The obvious lesson for any president to learn from Biden's massive drop in support after the October attack is that there's no way to win politically when conflict arises between Israel and Palestine. For decades, US presidents have had to endure the insufferable Netanyahu's whims in the region and the next president (hopefully Biden) will be looking for ways to reverse the dynamic of Israel leading the US by the nose.
By this point the bad press for Israel following their response to Palestine's protests will have tipped the scales for the American people with more supporting Palestine than Israel.
The key conditions that would maintain American interests in the region but decrease Israel's uncontested ability to do whatever it likes are: US provides equal financial support for Palestine while the non-violent regime is in power and and continues to be non-violent, US commits to rebuilding Palestine's infrastructure and economy after the war, US strengthens ties to regional powers that aren't hostile to the US like Turkey and Egypt. The US keeps its defensive alliance with Israel but does not promise any support for IDF forces attacked outside the borders of Israel itself.
December 2025 - Palestine joins a regional defensive pact in the Middle-East, invites Israel to it, and campaigns for global recognition of Palestine as a sovereign state.
The funny thing about the Palestinians is they overwhelmingly don't favor a one-state solution but even fewer support a two state solution. The ideally want all the land annexed by Israel back but that's almost certainly not possible without more violence.

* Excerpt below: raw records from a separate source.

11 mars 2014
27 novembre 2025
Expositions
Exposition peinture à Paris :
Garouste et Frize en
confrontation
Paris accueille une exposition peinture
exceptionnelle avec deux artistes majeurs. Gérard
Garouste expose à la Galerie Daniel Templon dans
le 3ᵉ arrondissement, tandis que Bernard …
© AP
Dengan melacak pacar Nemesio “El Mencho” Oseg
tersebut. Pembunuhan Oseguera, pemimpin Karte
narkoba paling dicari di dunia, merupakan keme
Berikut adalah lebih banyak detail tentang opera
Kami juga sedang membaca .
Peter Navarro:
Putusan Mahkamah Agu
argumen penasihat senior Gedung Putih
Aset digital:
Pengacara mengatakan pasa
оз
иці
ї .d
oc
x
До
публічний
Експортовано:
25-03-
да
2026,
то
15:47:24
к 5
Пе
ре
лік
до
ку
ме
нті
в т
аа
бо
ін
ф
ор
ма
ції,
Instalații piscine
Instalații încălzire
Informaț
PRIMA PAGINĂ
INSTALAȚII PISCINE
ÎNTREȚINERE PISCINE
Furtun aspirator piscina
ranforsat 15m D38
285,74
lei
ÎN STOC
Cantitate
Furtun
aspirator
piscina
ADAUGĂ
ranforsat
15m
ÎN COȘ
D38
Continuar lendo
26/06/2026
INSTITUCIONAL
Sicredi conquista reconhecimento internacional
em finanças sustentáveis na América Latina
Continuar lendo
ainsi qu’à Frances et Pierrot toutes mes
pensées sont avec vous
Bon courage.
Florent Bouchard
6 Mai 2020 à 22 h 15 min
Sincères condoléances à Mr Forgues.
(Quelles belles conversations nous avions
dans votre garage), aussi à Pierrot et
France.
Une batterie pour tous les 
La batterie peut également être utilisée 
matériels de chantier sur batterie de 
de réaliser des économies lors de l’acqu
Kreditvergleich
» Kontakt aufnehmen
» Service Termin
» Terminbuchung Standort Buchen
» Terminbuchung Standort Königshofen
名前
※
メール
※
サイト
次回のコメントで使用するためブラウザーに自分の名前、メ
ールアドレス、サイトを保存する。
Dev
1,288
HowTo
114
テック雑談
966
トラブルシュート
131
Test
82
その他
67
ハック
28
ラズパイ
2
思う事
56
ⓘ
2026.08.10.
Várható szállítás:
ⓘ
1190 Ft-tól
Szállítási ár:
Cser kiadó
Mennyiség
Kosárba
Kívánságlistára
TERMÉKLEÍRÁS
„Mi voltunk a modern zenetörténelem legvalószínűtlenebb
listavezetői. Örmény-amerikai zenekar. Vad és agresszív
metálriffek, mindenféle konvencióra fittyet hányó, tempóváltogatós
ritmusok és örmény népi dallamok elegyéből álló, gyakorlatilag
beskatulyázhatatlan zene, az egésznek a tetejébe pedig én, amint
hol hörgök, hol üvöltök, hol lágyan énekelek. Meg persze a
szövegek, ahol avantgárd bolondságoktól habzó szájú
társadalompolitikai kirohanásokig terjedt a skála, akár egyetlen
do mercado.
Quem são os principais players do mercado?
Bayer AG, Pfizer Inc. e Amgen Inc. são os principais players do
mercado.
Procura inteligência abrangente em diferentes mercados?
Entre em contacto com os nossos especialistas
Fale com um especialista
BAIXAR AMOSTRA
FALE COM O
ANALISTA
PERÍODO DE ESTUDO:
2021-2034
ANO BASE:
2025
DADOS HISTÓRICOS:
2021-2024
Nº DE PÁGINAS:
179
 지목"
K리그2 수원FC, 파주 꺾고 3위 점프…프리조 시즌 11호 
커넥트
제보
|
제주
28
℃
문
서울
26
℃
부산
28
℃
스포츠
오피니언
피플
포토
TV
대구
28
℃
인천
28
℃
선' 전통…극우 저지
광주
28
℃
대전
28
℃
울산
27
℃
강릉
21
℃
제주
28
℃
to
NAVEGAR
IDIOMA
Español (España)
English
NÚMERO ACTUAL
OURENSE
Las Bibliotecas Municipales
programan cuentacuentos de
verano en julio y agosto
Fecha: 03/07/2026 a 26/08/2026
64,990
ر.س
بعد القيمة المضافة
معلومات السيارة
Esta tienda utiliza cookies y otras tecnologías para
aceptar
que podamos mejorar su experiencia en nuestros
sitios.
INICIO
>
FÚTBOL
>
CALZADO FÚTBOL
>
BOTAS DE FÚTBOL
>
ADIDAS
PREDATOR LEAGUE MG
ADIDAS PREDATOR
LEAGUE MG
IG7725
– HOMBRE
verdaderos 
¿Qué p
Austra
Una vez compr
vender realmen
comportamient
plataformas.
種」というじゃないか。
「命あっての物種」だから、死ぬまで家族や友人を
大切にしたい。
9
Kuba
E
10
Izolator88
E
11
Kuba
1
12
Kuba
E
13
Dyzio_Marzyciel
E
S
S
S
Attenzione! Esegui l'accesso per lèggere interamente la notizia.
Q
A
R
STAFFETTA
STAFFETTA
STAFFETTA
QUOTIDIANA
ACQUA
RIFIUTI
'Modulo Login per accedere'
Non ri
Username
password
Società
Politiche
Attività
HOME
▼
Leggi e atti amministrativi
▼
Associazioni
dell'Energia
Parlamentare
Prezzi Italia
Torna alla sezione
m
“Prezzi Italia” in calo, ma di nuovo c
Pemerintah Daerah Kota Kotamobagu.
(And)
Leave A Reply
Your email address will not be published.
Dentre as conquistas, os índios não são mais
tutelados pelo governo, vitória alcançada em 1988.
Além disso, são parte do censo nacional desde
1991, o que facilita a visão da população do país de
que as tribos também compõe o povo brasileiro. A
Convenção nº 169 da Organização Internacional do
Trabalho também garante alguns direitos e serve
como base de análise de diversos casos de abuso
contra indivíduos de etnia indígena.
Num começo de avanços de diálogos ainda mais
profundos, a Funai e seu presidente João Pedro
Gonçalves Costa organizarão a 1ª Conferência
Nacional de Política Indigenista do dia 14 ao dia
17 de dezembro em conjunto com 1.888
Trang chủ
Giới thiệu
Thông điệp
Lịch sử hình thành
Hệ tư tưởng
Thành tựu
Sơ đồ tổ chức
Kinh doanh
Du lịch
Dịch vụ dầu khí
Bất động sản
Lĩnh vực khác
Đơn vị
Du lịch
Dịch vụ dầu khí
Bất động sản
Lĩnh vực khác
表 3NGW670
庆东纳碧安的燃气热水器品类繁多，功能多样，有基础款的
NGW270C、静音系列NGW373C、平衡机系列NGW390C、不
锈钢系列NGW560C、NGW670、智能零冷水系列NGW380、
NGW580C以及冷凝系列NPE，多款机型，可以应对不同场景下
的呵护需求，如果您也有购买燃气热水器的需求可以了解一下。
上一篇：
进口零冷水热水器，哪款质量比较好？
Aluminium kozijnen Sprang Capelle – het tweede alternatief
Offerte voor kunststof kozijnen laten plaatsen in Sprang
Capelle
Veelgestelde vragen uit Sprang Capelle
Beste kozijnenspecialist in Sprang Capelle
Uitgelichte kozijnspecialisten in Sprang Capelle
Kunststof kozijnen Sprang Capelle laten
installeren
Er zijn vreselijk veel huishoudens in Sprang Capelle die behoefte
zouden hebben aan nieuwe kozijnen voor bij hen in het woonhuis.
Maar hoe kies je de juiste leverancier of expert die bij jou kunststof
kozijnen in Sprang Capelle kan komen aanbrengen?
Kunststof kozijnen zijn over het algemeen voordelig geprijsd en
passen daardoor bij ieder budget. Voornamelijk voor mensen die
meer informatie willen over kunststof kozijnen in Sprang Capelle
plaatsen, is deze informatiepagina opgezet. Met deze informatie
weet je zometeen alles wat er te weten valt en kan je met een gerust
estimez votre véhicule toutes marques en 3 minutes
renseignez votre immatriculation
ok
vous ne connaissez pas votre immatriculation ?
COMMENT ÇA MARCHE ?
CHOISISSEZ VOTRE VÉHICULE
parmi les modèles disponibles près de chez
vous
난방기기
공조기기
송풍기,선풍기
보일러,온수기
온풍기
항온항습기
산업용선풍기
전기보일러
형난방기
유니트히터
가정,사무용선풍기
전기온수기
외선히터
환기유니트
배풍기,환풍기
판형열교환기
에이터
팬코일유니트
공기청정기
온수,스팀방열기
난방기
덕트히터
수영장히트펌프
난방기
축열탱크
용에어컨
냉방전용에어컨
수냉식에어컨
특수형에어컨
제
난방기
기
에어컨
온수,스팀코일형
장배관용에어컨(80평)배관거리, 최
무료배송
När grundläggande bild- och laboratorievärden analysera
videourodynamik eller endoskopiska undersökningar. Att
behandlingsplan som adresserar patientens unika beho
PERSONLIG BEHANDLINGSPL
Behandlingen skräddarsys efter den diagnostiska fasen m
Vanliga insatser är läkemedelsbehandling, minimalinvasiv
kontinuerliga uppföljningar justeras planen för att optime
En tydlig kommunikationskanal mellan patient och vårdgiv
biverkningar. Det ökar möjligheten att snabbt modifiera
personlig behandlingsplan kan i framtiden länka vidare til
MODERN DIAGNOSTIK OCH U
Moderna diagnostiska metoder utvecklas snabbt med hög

Israel now needs to play by the rules of regional geopolitics and any incursion into Palestine is impossible at this point. They have no choice but to accept the invite into the defensive pact and operate as a normal nation playing by normal rules. There's peace in the region and the fledgling soveriegn nation of Palestine can begin rebuilding and honoring the sacrifice of those who died fighting for it.
There's hope
It's not anti-semitic to be critical of Israel's treatment of Palestinians. I grew up in a majority Jewish community in Long Island where so many of my classmates went to Hebrew school I asked my parents why I wasn't enrolled too. Jewish peoples' opinions on Israel's behavior are as varied as any other demographic's and it's anti-semitic to treat them as a monolithic block. Many of the pro-war Zionists are not jewish either and are hawkish for their own reasons.
What we can expect during the war between Israel and Palestine is increasing attempts to control the media narrative in order to keep support for Israel among Americans high. This will include labelling Jewish people who don't support Israel as "not real" Jews, spreading uncertainty about strikes that result in large amounts of civilian casualties, and attempts to appear humane to Palestinian civilians but whos real purpose is to propagandize to American viewers.
I don't think it will work. Humanity's capacity to feel empathy for victims of oppression has a pretty strong track record and I want to believe that the example set by the brave men and women in Bangladesh from the 1950s to 1970 can be followed by others in similarly dire situations. These things have humble beginnings but glorious, peaceful ends.